Le immersioni da terra hanno uno strano fascino. Cercherò di capire perché, ma per farlo con rigore dovrei cominciare da una corda che anticamente faceva il giro di Shark Reef.
Era marcia e ben concrezionata, come si conviene a qualsiasi cosa lasciata a stagionare in mare. I subacquei anziani di Sharm el Sheikh mi spiegarono che era stata messa lì perché una volta ci si immergeva dalla riva. Qualcuno sosteneva che l’avessero posata gli israeliani all’epoca dell’occupazione, qualcun altro nominava i pionieri europei di Sharm el Sheikh. La mia prima considerazione fu che un qualsiasi oggetto avvoltolato su un reef non avrebbe fatto del bene ai coralli. In sostanza cercavo un colpevole, ma mi sfuggiva la Storia.
Negli anni settanta le immersioni a Sharm si facevano dalla riva, caricando subacquei e attrezzature su una jeep, o su un pulmino Volkswagen.
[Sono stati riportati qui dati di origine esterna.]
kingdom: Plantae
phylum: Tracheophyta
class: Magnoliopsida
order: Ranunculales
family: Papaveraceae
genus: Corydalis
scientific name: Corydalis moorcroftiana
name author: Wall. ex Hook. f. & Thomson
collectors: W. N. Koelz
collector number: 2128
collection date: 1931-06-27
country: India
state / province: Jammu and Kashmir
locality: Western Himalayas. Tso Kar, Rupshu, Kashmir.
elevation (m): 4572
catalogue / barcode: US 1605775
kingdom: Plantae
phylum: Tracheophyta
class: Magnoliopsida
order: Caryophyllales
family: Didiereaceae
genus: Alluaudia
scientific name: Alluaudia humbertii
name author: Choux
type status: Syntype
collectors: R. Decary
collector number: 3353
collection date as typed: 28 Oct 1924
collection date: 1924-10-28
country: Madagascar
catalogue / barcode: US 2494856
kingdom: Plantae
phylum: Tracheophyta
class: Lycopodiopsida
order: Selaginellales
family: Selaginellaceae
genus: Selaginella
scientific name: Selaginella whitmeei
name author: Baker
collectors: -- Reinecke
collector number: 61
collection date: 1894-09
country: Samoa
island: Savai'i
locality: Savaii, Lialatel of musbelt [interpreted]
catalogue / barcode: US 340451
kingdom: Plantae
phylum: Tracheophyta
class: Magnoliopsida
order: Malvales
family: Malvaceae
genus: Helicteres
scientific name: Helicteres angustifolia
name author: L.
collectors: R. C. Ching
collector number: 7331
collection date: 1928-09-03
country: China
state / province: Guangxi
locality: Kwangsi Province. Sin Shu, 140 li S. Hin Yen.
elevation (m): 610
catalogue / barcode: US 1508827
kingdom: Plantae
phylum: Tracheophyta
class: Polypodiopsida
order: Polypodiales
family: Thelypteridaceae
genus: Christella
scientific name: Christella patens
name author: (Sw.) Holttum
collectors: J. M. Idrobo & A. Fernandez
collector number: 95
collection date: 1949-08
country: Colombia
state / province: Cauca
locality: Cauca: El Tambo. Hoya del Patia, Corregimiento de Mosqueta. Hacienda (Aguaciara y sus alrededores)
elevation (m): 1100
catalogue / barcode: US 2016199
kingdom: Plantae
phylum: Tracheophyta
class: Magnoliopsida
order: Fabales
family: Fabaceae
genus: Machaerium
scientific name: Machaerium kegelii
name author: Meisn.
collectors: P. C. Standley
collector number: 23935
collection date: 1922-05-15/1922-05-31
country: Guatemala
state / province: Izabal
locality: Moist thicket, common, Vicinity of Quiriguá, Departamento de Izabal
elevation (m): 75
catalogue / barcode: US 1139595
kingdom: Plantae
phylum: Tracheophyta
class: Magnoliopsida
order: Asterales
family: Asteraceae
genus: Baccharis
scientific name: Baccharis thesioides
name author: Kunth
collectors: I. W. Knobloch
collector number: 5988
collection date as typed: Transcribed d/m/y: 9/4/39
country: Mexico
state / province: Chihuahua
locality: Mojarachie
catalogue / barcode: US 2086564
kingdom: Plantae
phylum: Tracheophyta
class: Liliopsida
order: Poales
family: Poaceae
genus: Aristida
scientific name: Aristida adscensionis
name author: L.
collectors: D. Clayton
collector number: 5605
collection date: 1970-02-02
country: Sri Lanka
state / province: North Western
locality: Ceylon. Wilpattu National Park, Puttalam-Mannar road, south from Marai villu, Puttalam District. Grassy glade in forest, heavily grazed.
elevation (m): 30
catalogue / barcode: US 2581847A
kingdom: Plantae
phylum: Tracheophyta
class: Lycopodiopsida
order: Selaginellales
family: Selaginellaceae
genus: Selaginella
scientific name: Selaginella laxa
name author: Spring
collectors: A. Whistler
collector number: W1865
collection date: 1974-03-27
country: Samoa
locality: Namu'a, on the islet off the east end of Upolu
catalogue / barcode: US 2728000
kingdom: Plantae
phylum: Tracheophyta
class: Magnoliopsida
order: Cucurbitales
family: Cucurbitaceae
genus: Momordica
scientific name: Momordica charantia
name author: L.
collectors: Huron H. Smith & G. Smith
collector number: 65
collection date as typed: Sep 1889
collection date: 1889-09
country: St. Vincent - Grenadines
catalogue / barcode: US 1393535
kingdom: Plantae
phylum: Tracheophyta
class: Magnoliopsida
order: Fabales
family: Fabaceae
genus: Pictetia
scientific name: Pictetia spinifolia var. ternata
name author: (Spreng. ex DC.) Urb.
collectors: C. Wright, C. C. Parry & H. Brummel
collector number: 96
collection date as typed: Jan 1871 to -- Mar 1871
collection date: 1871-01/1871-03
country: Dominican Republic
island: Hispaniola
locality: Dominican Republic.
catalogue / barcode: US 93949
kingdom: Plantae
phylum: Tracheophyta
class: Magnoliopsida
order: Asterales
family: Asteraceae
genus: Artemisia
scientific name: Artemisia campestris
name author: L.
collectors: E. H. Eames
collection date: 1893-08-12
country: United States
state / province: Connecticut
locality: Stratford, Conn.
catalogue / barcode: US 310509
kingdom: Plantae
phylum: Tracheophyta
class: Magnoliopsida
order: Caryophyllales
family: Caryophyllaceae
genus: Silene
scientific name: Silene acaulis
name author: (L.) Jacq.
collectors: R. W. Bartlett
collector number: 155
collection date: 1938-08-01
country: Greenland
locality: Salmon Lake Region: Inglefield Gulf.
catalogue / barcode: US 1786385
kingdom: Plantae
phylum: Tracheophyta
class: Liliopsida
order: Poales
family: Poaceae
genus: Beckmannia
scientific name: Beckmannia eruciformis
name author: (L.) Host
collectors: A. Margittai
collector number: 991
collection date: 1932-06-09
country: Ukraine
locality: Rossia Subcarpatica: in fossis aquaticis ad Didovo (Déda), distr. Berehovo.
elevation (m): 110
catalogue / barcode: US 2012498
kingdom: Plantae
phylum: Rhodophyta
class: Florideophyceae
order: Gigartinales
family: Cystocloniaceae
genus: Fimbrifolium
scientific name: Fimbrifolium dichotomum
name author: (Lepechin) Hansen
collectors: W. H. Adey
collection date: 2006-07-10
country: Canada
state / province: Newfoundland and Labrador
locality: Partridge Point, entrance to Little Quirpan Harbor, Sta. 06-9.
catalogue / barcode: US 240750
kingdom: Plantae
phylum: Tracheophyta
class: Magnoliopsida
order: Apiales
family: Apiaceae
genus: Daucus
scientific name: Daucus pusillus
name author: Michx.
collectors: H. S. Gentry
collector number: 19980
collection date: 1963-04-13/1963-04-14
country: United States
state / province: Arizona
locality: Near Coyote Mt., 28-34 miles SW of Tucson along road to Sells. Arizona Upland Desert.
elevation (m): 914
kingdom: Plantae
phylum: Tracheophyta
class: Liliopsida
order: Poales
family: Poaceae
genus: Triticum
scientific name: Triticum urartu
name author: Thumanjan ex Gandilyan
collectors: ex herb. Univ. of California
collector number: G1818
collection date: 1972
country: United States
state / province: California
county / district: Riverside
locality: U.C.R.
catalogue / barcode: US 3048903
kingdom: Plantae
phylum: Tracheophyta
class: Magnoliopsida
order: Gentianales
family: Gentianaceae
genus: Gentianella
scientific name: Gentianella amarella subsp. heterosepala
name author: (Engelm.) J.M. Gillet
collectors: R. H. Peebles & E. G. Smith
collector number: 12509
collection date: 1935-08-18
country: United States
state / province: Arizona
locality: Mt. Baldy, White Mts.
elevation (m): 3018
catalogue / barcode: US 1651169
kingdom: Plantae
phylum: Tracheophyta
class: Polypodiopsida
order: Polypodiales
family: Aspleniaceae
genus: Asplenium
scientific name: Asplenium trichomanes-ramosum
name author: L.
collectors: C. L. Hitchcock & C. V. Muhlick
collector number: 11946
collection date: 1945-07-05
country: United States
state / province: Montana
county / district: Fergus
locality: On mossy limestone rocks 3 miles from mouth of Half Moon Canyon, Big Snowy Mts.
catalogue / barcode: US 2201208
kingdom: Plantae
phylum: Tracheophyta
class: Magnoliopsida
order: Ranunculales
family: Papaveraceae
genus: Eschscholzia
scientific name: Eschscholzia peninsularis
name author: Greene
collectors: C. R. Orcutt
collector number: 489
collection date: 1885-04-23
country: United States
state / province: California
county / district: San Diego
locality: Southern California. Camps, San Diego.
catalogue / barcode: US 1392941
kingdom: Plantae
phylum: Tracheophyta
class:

Era un mondo tutto da scoprire e tanti punti d’immersione erano ancora senza nome. Con l’arrivo delle due prime barche la situazione non cambiò molto; i subacquei continuavano a immergersi prevalentemente dalla riva, tante stuoie, tanti barbecue, chitarre e fuochi dopo le notturne. Doveva essere un bel momento.
Avrò fatto il novantacinque per cento delle mie immersioni dalla barca, ma tra le giornate memorabili, quelle cioè che tornano in mente, e che gli altri subacquei mi ricordano più spesso, c’è una strana sproporzione tra barca e riva. Mi ricordo ancora benissimo dello storico barbecue a casa mia, almeno venticinque anni fa, nel nord dell’Inghilterra, dopo che avevamo sbagliato a leggere le tabelle della marea. Il gradino nella roccia dal quale eravamo entrati in acqua non s’era abbassato di un metto sul mare, ma s’era alzato di due. E per tornare a casa c’era toccato fare gli alpinisti. Memorabili le serate di luna piena su una spiaggia desertica di Ras Mohammed, o quelle passate con le mani nelle bacinelle d’aceto per colpa dei ricci. Notturne al cardiopalmo sulle pareti di South Wall, a Grand Cayman, e grandi operazioni di pulizia dei fondali, nei mari e nei laghi del mondo, tornano in mente e nelle email con una frequenza che non rispecchia la proporzione tra il tempo passato a terra e quello in barca. Eppure la barca è enormemente più comoda: ti siedi davanti a bombola e gav, infili le braccia negli spallacci, due passi e splash.